Des organisations à but non-lucratif comme KamaTech ou Ravtech et des programmes mis en place par l’Autorité israélienne de l’Innovation et Start-Up Nation Central se focalisent sur la communauté ultra-orthodoxe, dont les membres se marient tôt et où une grande partie des hommes consacrent leur existence à l’étude de la Torah, tandis que les femmes sont tenues à la fois de travailler et d’élever les enfants.

Les responsables ultra-orthodoxes insistent sur le fait que les jeunes hommes de la communauté servent la nation par le biais de la prière et que leurs études permettent de préserver l’apprentissage et l’héritage juifs, et que l’intégration dans l’armée et sur le marché du travail laïques saperait leur mode de vie. En résultat, les hommes haredim évitent souvent de prendre une activité professionnelle ou d’être enrôlés dans l’armée, et ils touchent des allocations sociales qui leur permettent d’étudier à plein temps.

Avec un taux de natalité élevé et un taux de chômage important au sein de la communauté, les ultra-orthodoxes font partie des populations les plus pauvres au sein de l’Etat juif. Mais ceux qui se mettent en quête d’un emploi se retrouvent souvent sans maîtrise préalable des compétences de base en anglais et en maths, avec des aptitudes médiocres lors d’un entretien médiocre ou en termes de réseau professionnel.

Israel prepares for a day of reflection. Ultra-Orthodox men complete the Tashlich ("forgiveness") ceremony at the Mediterranean Sea on Monday (photo credit: Yehoshua Yosef/FLASH90)
Des hommes ultra-orthodoxes (Crédit : Yehoshua Yosef/FLASH90)

Selon le Bureau central des statistiques, les ultra-orthodoxes devraient représenter 14% de la population totale en Israël d’ici 2025 et, à l’horizon 2035, presque un Israélien sur cinq devrait appartenir à cette communauté.

Ravtech, qui a mis en place un modèle de formation d’apprentissage qui a permis d’intégrer de jeunes hommes haredim dans la sphère hi-tech depuis 2013, a accueilli au mois de juin les étudiants de sa huitième promotion, soit 35 personnes sélectionnées parmi des centaines de candidats qui suivront un cycle d’études qui leur permettra de devenir développeurs de logiciel dans 18 mois. Ils ont ensuite la garantie d’entrer dans le secteur et ils devraient rejoindre la main-d’oeuvre à la fin de l’année 2021.

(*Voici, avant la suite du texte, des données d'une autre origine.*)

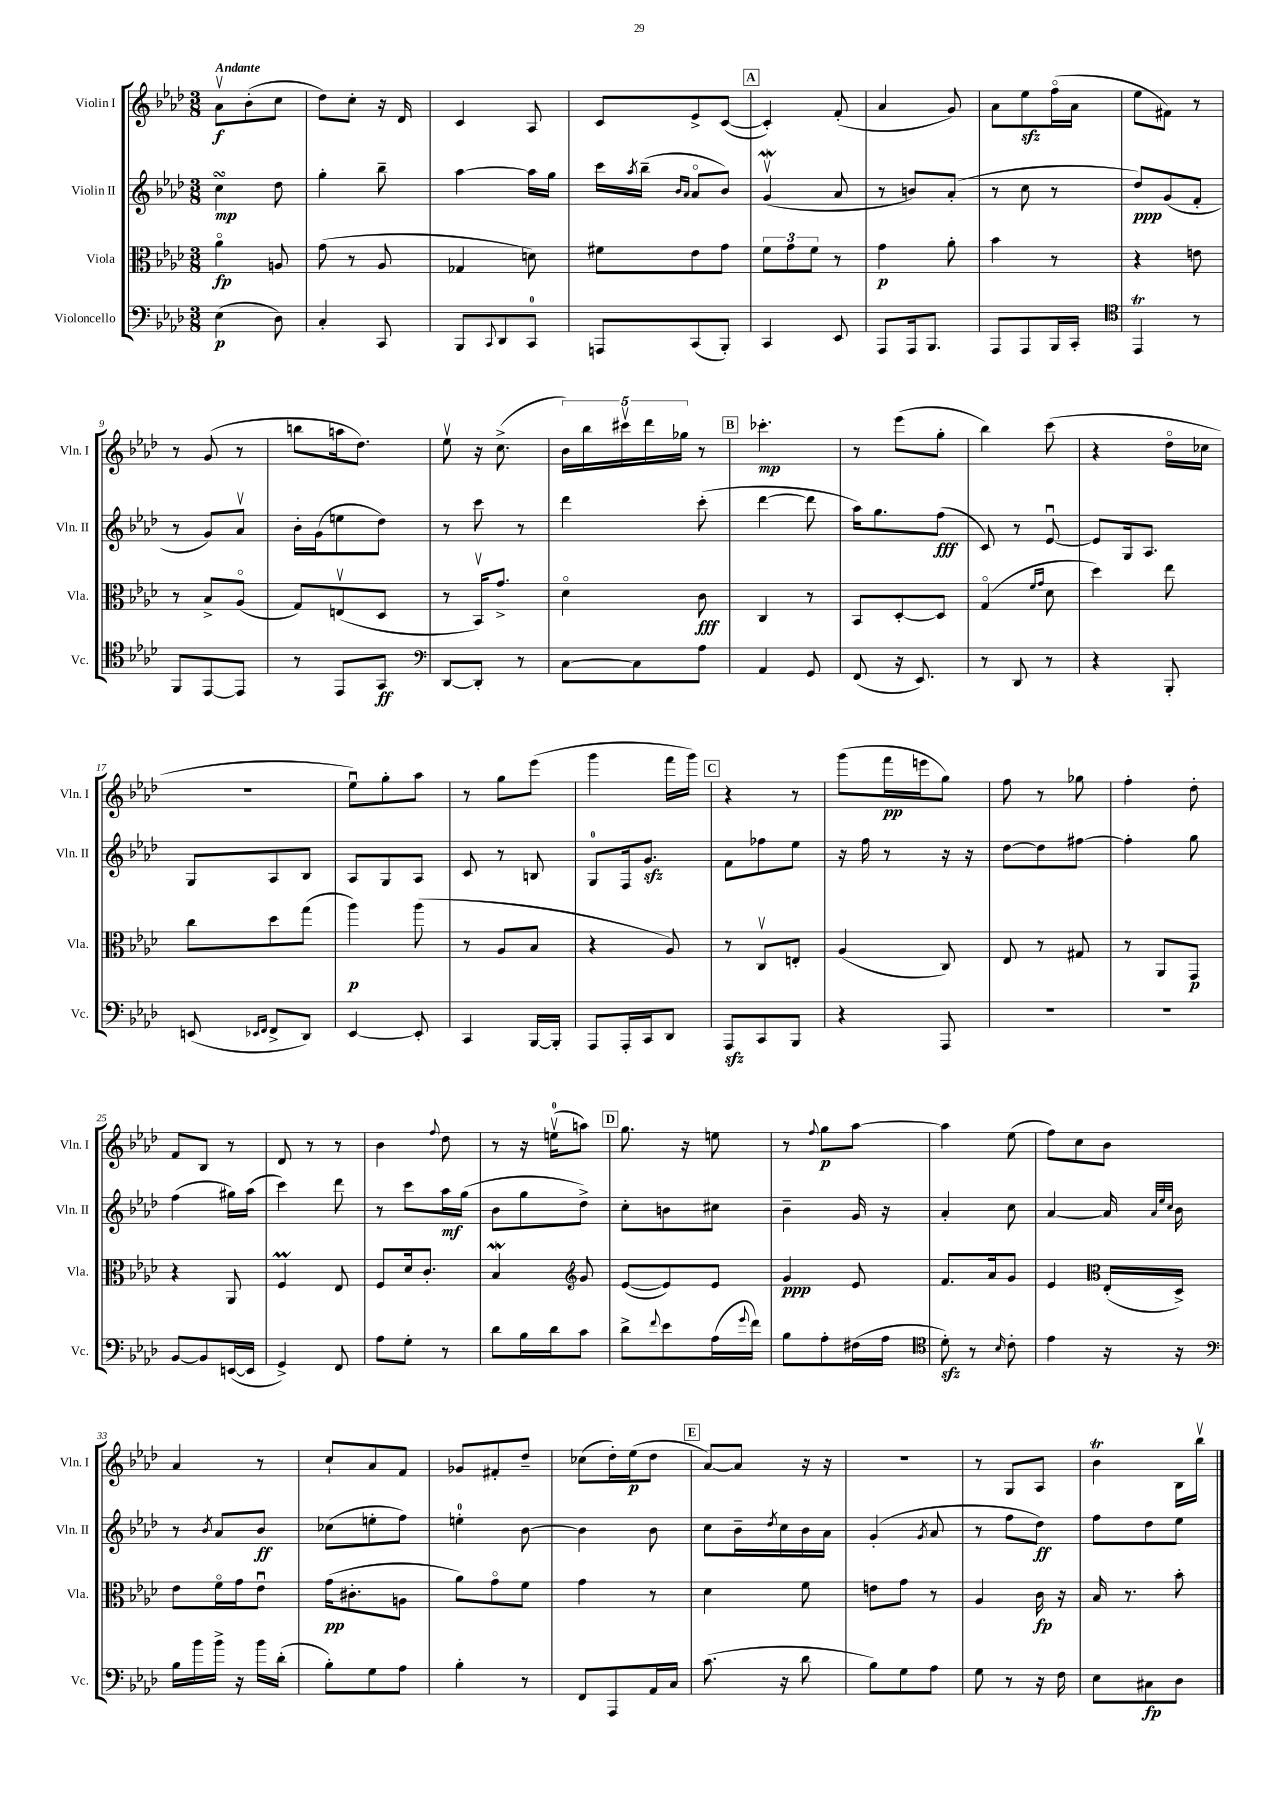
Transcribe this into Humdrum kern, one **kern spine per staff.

Le rapport réalisé par KamaTech et IATI montre également que les ultra-orthodoxes représentent environ 10 % des étudiants d’université et autres établissements d’enseignement supérieur suivant des cursus technologiques, ce qui marque une hausse de 35 % depuis 2014.

Et tandis qu’en 2013, il y avait peu de start-ups dirigées par des Haredim, ce sont environ 200 qui ont vu le jour depuis 2015, soit 5 % de toutes les entreprises de ce type lancées ces dernières années, note le rapport.

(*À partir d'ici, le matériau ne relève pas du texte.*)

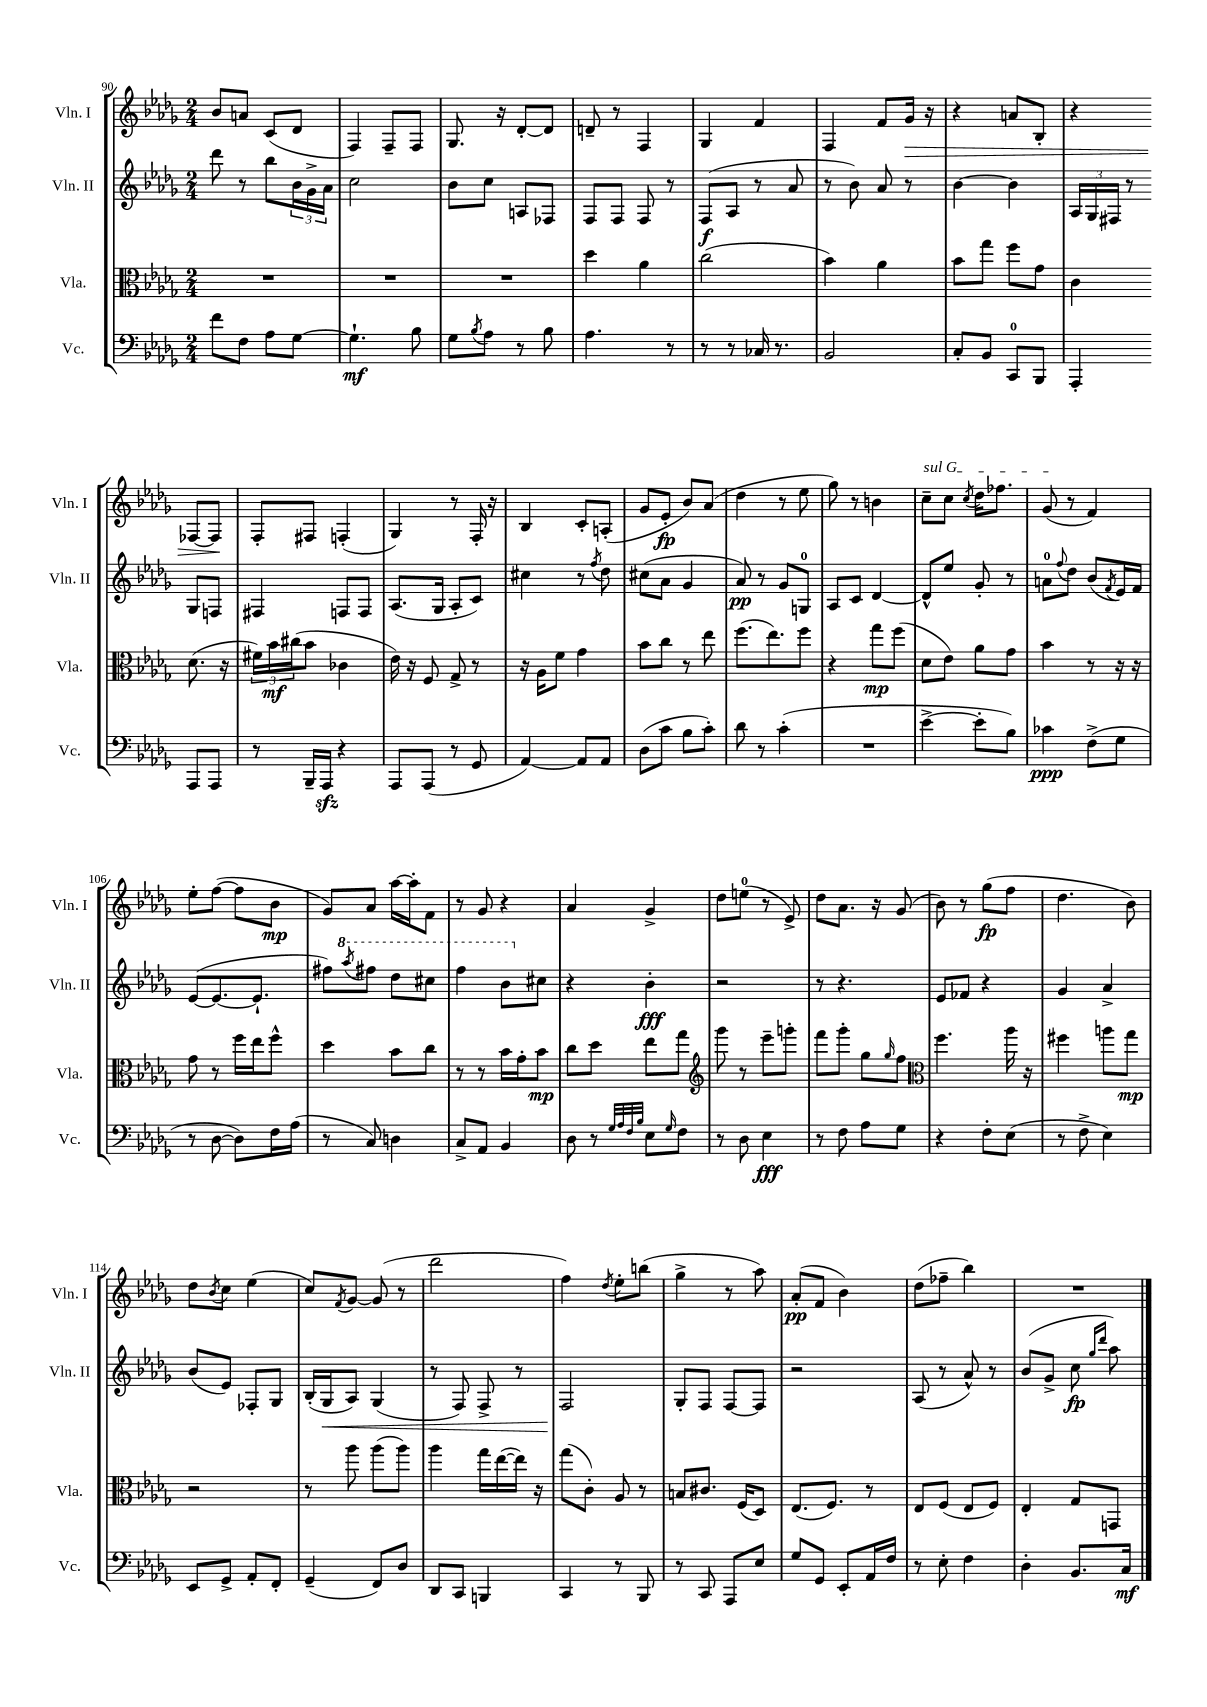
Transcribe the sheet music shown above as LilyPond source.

<<
\new StaffGroup <<
\new Staff = "s0" \with { instrumentName = "Vln. I" shortInstrumentName = "Vln. I" } {
    \clef treble \key des \major \numericTimeSignature \time 2/4
    bes'8 a'8 c'8( des'8 |
    f4) f8-- f8 |
    ges8. r16 des'8~-. des'8 |
    d'8-- r8 f4 |
    ges4 f'4 |
    f4 f'8 ges'16\> r16 |
    r4 a'8 bes8-. |
    r4 fes8~ fes8\! |
    f8-. fis8 f4-.( |
    ges4) r8 f16-. r16 |
    bes4 c'8-. a8-.( |
    ges'8 ees'8-.\fp bes'8) aes'8( |
    des''4 r8 ees''8 |
    ges''8) r8 b'4 |
    \once \override TextSpanner.bound-details.left.text = \markup { \italic "sul G" } c''8--\startTextSpan c''8 \acciaccatura { c''8 } des''16 fes''8. |
    ges'8\stopTextSpan( r8 f'4) |
    ees''8-. f''8~( f''8 bes'8\mp |
    ges'8) aes'8 aes''16~ aes''16-. f'8 |
    r8 ges'8 r4 |
    aes'4 ges'4-> |
    des''8 e''8-0( r8 ees'8->) |
    des''8 aes'8. r16 ges'8( |
    bes'8) r8 ges''8\fp( f''8 |
    des''4. bes'8) |
    des''8 \acciaccatura { bes'8 } c''8 ees''4( |
    c''8) \acciaccatura { f'8 } ges'8~ ges'8( r8 |
    des'''2 |
    f''4) \acciaccatura { des''8 } ees''8-. b''8( |
    ges''4-> r8 aes''8) |
    aes'8-.\pp( f'8 bes'4) |
    des''8( fes''8-- bes''4) |
    R2 \bar "|." |
}
\new Staff = "s1" \with { instrumentName = "Vln. II" shortInstrumentName = "Vln. II" } {
    \clef treble \key des \major \numericTimeSignature \time 2/4
    des'''8 r8 bes''8 \tuplet 3/2 { bes'16 ges'16-> aes'16 } |
    c''2 |
    bes'8 c''8 a8 fes8 |
    f8 f8 f8 r8 |
    f8\f( aes8 r8 aes'8 |
    r8 bes'8) aes'8 r8 |
    bes'4~ bes'4 |
    \tuplet 3/2 { aes16 ges16 fis16 } r8 ges8 f8 |
    fis4 f8 f8 |
    aes8.( ges16 aes8-. c'8) |
    cis''4 r8 \acciaccatura { f''8 } des''8 |
    cis''8( aes'8 ges'4 |
    aes'8\pp) r8 ges'8 g8-0 |
    aes8 c'8 des'4~ |
    des'8-^ ees''8 ges'8-. r8 |
    a'8-0 \appoggiatura { f''8 } des''8 bes'8( \acciaccatura { f'8 } ees'16) f'16 |
    ees'8~( ees'8.~ ees'8.-! |
    fis''8) \ottava #1 \acciaccatura { aes'''8 } fis'''8 des'''8 cis'''8 |
    f'''4 bes''8 \ottava #0 cis''8 |
    r4 bes'4-.\fff |
    r2 |
    r8 r4. |
    ees'8 fes'8 r4 |
    ges'4 aes'4-> |
    bes'8( ees'8) fes8-. ges8 |
    bes16-.( ges16\< aes8) ges4( |
    r8 f8) f8-> r8 |
    f2\! |
    ges8-. f8 f8~ f8 |
    r2 |
    aes8( r8 aes'8-^) r8 |
    bes'8( ges'8-> c''8\fp \grace { ges''16 des'''16 } aes''8) \bar "|." |
}
\new Staff = "s2" \with { instrumentName = "Vla." shortInstrumentName = "Vla." } {
    \clef alto \key des \major \numericTimeSignature \time 2/4
    R2 |
    R2 |
    R2 |
    des''4 aes'4 |
    c''2( |
    bes'4) aes'4 |
    bes'8 ges''8 f''8 ges'8 |
    c'4 des'8.( r16 |
    \tuplet 3/2 { fis'16) bes'16\mf cis''16( } bes'8 ces'4 |
    ees'16) r16 f8 ges8-> r8 |
    r16 aes16 f'8 ges'4 |
    bes'8 c''8 r8 ees''8 |
    f''8.( ees''8.) f''8 |
    r4 ges''8\mp f''8( |
    des'8 ees'8) aes'8 ges'8 |
    bes'4 r8 r16 r16 |
    ges'8 r8 f''16 ees''16 f''8-^ |
    des''4 bes'8 c''8 |
    r8 r8 bes'16 ges'16-. bes'8\mp |
    c''8 des''8 ees''8 ges''8 |
    \clef treble ges'''8 r8 ees'''8-- g'''8-. |
    f'''8 ges'''8-. ges''8 \grace { ges''16 } f''8 |
    \clef alto f''4. aes''16 r16 |
    fis''4 a''8 ges''8\mp |
    r2 |
    r8 aes''8 aes''8( aes''8) |
    aes''4 ges''16 ees''16~( ees''16) r16 |
    ges''8( c'8-.) aes8 r8 |
    b8 cis'8. f16( des8) |
    ees8.( f8.) r8 |
    ees8 f8( ees8 f8) |
    ees4-. ges8 g,8 \bar "|." |
}
\new Staff = "s3" \with { instrumentName = "Vc." shortInstrumentName = "Vc." } {
    \clef bass \key des \major \numericTimeSignature \time 2/4
    f'8 f8 aes8 ges8~ |
    ges4.-!\mf bes8 |
    ges8 \acciaccatura { bes8 } aes8 r8 bes8 |
    aes4. r8 |
    r8 r8 ces16 r8. |
    bes,2 |
    c8-. bes,8 c,8-0 bes,,8 |
    aes,,4-. aes,,8 aes,,8 |
    r8 bes,,16-- aes,,16\sfz r4 |
    aes,,8 aes,,8( r8 ges,8 |
    aes,4~) aes,8 aes,8 |
    des8( c'8 bes8 c'8-.) |
    des'8 r8 c'4-.( |
    R2 |
    ees'4~-> ees'8-. bes8) |
    ces'4\ppp f8->( ges8 |
    r8 des8~ des8) f16 aes16( |
    r8 c8) d4 |
    c8-> aes,8 bes,4 |
    des8 r8 \grace { ges32 aes32 f32 bes32 } ees8 \grace { ges16 } f8 |
    r8 des8 ees4\fff |
    r8 f8 aes8 ges8 |
    r4 f8-. ees8( |
    r8 f8-> ees4) |
    ees,8 ges,8-> aes,8-. f,8-. |
    ges,4--( f,8) des8 |
    des,8 c,8 b,,4 |
    c,4 r8 bes,,8 |
    r8 c,8 aes,,8 ees8 |
    ges8 ges,8 ees,8-. aes,16 f16 |
    r8 ees8-. f4 |
    des4-. bes,8. c16\mf \bar "|." |
}
>>
>>
\layout { \context { \Score currentBarNumber = #90 } }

Des femmes ultra-orthodoxes sur leur lieu de travail (Credit photo: Nati Shohat / Flash90)

« Ce rapport indique que le secteur hi-tech est un secteur optimal pour l’intégration du public ultra-orthodoxe, un public qui investit l’éducation, les études, avec détermination et beaucoup d’engagement », a déclaré Rivlin lorsque le rapport lui a été présenté.

« L’intégration des ultra-orthodoxes sur le marché du travail est dans l’intérêt absolu d’Israël. La prospérité de notre nation en dépend », a-t-il ajouté.

Friedman, de KamaTech, a expliqué que tout particulièrement en cette période de crise économique, le « potentiel » d’intégration des Haredim dans le secteur technologique et dans la main-d’oeuvre israélienne en général était « élevé ».

« Avec des investissements et des budgets adéquats, nous pouvons renforcer de manière significative cette tendance à l’intégration ainsi que l’économie israélienne », a-t-il commenté, appelant les employeurs à ouvrir leurs portes aux ultra-orthodoxes, une catégorie de la population « talentueuse, très motivée » et qualifiée.

Il y a une « nécessité réelle » en Israël de renforcer les partenariats entre les différentes parties de la population, a pour sa part estimé Karin Mayer Rubinstein, directrice de l’IATI, dans une déclaration.

« Le principal obstacle à la croissance de l’industrie technologique est la pénurie d’employés compétents », a-t-elle ajouté. « Nous pensons que la diversité dans l’emploi et trouver la bonne formule en faveur de l’intégration des forces de toutes les populations en Israël sont déterminants pour faire avancer vers l’avenir l’économie israélienne et les hautes-technologies ».